EUROPE – NICE YOU’RE HERE

Here’s my column. (Engels is voor mij een soort tweede studie dus let niet op de taalfouten - ‘am trying!)
In the category: beyond borders - homeless

EUROPE – NICE YOU’RE HERE - or - European Theatre: about (co)producing beyond borders

6 march 2008, I performed in the Gods-Entertainment play, Europa, Schön dass Sie hier sind! at the Freischwimmerfestival in Berlin – a German language cooperation between Germany, Austria and Switzerland. I didn’t know anything about the process this group went through to make this performance, but I got the chance to play with them their ‘the European borders are open for all’-party and so - understand their questions about our need for boundaries.

In Europa - Schön, dass Sie hier sind is the following question asked: How much do we need geographical, ethnical and science borders, how much are these borders important to us today? What can people do for/against it to disestablish these borders? How relevant would fear for terror of others (fear for unemployment or criminality) be?
Thinking about theatre having the potential of being ‘European’ raises a lot of questions and obstacles (about culture, tradition, politics, history, et cetera).

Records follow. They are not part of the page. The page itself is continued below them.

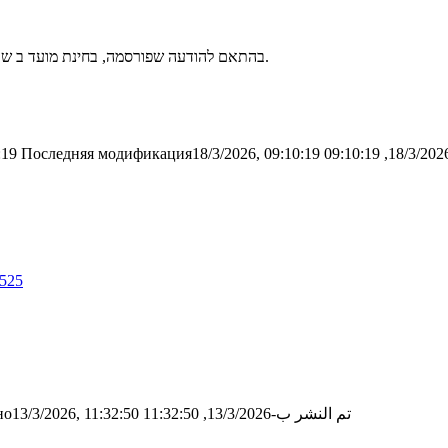
בהתאם להודעה שפורסמה, בחינת מועד ב שתוכננה ליום ראשון, נדחית (המועד עוד לא ידוע, בהתאם למתווה הטכניוני).
:19
Последняя модификация18/3/2026, 09:10:19
3525
تم النشر ب-13/3/2026, 11:32:50
о13/3/2026, 11:32:50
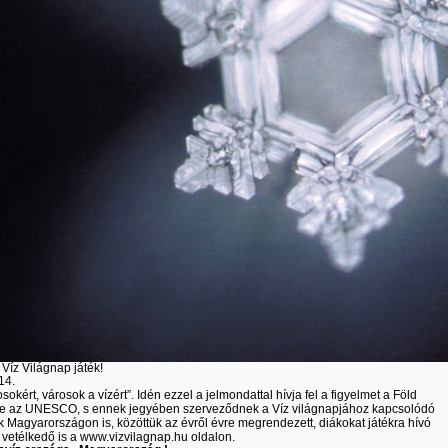
 Víz Világnap játék!
14.
osokért, városok a vízért”. Idén ezzel a jelmondattal hívja fel a figyelmet a Föld
re az UNESCO, s ennek jegyében szerveződnek a Víz világnapjához kapcsolódó
 Magyarországon is, közöttük az évről évre megrendezett, diákokat játékra hívó
 vetélkedő is a www.vizvilagnap.hu oldalon.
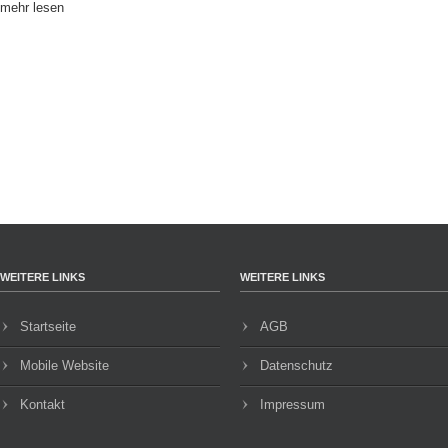
mehr lesen
WEITERE LINKS
WEITERE LINKS
Startseite
AGB
Mobile Website
Datenschutz
Kontakt
Impressum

Then what’s Europe? A new kind of place where we don’t need our boundaries anymore, like Gods Entertainment ask themselves? In respond to their question I ask myself how much the theatre still needs borders? How important are they in contemporary theatre and what can we – theatre practitioners (in the very broad sense of the word) do to for or also against these fading of boundaries?

Because of the lots of obstacles and “againsts” this talking of one European Theatre I will try to ply for a European sense within the theatre field in the way theatre groups are able to find their ways through/ beyond these boundaries in order to get their work produced by different organizations in different countries. I feel a sense of ‘placelessness’ that goes beyond boundaries in the work of a lot of contemporary theatremakers – and that has nothing to do with the subjects of their work (their critics maybe on political, cultural etc. issues in their countries or Europe as a whole.)
They manage to find different producers who all together, in a co production, enable them to play, not within the boundaries of their theatres, cities, countries – but in a sort of beyond-border-space to be called Europe.